First, the easy parts
typo for manualy
usedAMResources is not used by sub-class, so suggest to replace it with private
Exception messages here should be more meaningful than "c1", or "c2".
yup - fixed
The log level here should be info or warn level rather than debug level. In most cases, LOG.debug() should be under block of LOG.isDebugEnabled().
So, I had made this debug rather than something higher because I'm not sure we always care, and it doesn't represent a failure case - this is normal/expected case, and other similar cases for not starting the app don't log at all. But, I can see that it will be helpful to know this, and I don't think that it will result in excessive logging - so I went ahead and made it an "info" level, sound good? BTW, the "isXYZenabled" idiom is to save the cost of evaluating the argument construction for the log message as these can be very expensive, but for cheap cases like this (a string literal) it's not necessary as the only cost is going to be the same evaluation for logging which will happen during the call
Now for the more complicated one:
Looks like maxAMResourcePerQueuePercent is a allowed percent for AM resource in each queue. So we may should calculate amLimit per queue rather than aggregate all applications together.

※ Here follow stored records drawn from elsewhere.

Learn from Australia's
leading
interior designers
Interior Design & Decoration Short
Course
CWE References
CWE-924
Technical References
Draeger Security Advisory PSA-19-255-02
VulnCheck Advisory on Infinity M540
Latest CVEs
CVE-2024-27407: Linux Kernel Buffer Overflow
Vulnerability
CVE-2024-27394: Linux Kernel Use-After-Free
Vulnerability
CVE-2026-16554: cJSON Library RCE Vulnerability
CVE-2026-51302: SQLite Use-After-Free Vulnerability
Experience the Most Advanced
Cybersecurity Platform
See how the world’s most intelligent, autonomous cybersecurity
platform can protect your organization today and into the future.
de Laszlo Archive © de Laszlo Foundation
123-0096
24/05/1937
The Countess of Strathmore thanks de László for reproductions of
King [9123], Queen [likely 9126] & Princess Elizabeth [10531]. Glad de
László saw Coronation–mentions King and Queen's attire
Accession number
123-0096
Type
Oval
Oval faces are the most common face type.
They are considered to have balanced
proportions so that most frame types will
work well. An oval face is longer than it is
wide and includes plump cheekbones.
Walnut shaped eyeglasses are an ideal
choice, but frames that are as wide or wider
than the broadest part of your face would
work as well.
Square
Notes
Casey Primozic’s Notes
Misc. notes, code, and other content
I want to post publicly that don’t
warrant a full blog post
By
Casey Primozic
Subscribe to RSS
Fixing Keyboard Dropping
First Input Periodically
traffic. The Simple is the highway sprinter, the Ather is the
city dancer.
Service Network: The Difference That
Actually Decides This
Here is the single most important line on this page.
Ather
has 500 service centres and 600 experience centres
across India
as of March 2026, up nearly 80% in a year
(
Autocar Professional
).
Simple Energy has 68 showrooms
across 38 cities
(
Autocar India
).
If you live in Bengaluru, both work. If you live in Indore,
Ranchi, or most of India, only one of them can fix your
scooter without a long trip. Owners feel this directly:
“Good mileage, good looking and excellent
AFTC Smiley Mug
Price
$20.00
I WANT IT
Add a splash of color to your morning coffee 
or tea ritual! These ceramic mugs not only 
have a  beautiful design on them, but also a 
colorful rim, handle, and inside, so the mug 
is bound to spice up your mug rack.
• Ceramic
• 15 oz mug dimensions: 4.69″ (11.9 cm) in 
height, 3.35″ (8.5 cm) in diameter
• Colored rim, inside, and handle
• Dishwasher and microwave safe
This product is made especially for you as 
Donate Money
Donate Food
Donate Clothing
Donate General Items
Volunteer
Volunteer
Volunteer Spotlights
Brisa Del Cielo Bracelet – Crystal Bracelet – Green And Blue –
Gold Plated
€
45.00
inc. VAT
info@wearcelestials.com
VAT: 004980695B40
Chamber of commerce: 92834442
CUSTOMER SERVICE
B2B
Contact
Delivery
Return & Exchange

So, yes and no - the current behavior actually takes the maxAM... which is set globally and it apportions it out based on the queue's baseline share of the cluster - so if the maxam was say, 10%, and a given queue had 50% of the cluster, it would have an effective maxampercent value of 5% (it's translated into "how many apps can I have running" based on the minallocation of the cluster rather than actual am usage - which is the problem which prompted the fix - but the important thing to get here is the way the overall maxampercent is apportioned out to the queues) There is also the option to override on a per queue basis, so that, in the above scenario, if you didn't like the queue getting the 5% based on the overall process, but you were happy with how other queues were working using the config, you could just override for the given queue.
When I tried to translate this into something which was actually paying attention to the real usage of the ams, two approaches seemed reasonable:
1. Just have a global used am resource value, use the global am percent everywhere (not apportioned) - this way the total cluster level effect is what we want - in this case, the subdivision of the amresource percent value is replaced with a total summing of the used resource amongst the queues. You can still override for a given queue if you want "this queue to be able to go higher", which has the effective result of allowing one queue to go higher than the others, this could starve other queues (bad) but that was already possible with the other approach, albeit in a different way (when the cluster came to be filled with AM's from one particular queue.).
2. We could subdivide the global maxampercent based on the queue share of the baseline (as before) and then have a per-queue amresource percent (and amused) which are evaluated - this would not be a difficult change from the current approach, but I think it is problematic for the reason below
The main reason I took approach number one over two is that I was concerned that with a complex queue structure where there was a reasonable level of subdivision in a smallish cluster you could end up with a queue which can effectively never start anything because the final value is too small to ever be able to start one of the larger AM's we have these days. By sharing it globally this is less likely to happen because that "unused am resource" allocated out to other queues which have a larger share of the cluster is not potentially sitting idle while "leaf queue a.b.c" has a derived maxampercent of say 2%, which translates into 512mb, and so can never start an application master which needs 1G (even though, globally, there's more than enough ampercent to do so). It's the "this queue can never start an am over x size" that concerns me. There are other possible ways to handle this with option 2, but I'm concerned that they would add complexity to the behavior and change the behavior more than is needed to correct the defect.
Junping Du Make sense? Thoughts? I may take a go at option 2 so we can evaluate it, but I'm concerned about the small cluster/too much subdivision scenario being problematic.